## TAREAS
1. ¿Con qué compara el fragmento sobre los pensamientos la manera en que estos crecen dentro de nosotros?
2. Edita la parte del fragmento sobre los pensamientos que empieza con "Soy de los que" y sigue hasta "de igual fuerza.", reemplazando "obsesión" por "manía".
3. Explica, según el fragmento sobre los pensamientos, por qué ciertos pensamientos nos conducen a desarrollos posteriores o a inminentes fracasos.

## FRAGMENTO DEL TEXTO
○ ○ ○ ○ ○

Soy de los que creen que los pensamientos crecen dentro de nosotros, como las matas de hierba, y poco a poco van poblando nuestra mente hasta ocuparla por completo. Los pensamientos, creo, llegan a tener vida propia, a ser autónomos. Nacen a la sombra de una idea, de una visión, de un recuerdo y pueden convertirse en permanentes, en recurrentes. Un pensamiento fijo, inamovible, quizás se transforme en una obsesión, influyendo considerablemente en nuestra forma de actuar, en la manera de conducirnos. Esos, son difíciles de borrar, imposible de desterrar. Son como pequeños seres que se nutren  de ellos mismos o de otros. Esos pensamientos, al convertirse en factores desencadenantes de procesos, nos conducirán a desarrollos posteriores o a inminentes fracasos. A este grupo pertenecen los pensamientos amorosos, celosos, homicidas y algunos más de igual fuerza.

○ ○ ○ ○ ○

## DATOS PARA ANALIZAR
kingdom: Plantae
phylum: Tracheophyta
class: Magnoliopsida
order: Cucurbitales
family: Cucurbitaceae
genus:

○ ○ ○ ○ ○

## RESPUESTAS EN ORDEN
1. Con las matas de hierba.

2.
Soy de los que creen que los pensamientos crecen dentro de nosotros, como las matas de hierba, y poco a poco van poblando nuestra mente hasta ocuparla por completo. Los pensamientos, creo, llegan a tener vida propia, a ser autónomos. Nacen a la sombra de una idea, de una visión, de un recuerdo y pueden convertirse en permanentes, en recurrentes. Un pensamiento fijo, inamovible, quizás se transforme en una manía, influyendo considerablemente en nuestra forma de actuar, en la manera de conducirnos. Esos, son difíciles de borrar, imposible de desterrar. Son como pequeños seres que se nutren  de ellos mismos o de otros. Esos pensamientos, al convertirse en factores desencadenantes de procesos, nos conducirán a desarrollos posteriores o a inminentes fracasos. A este grupo pertenecen los pensamientos amorosos, celosos, homicidas y algunos más de igual fuerza.

3. Porque esos pensamientos se convierten en factores desencadenantes de procesos. Son los pensamientos fijos, difíciles de borrar e imposibles de desterrar.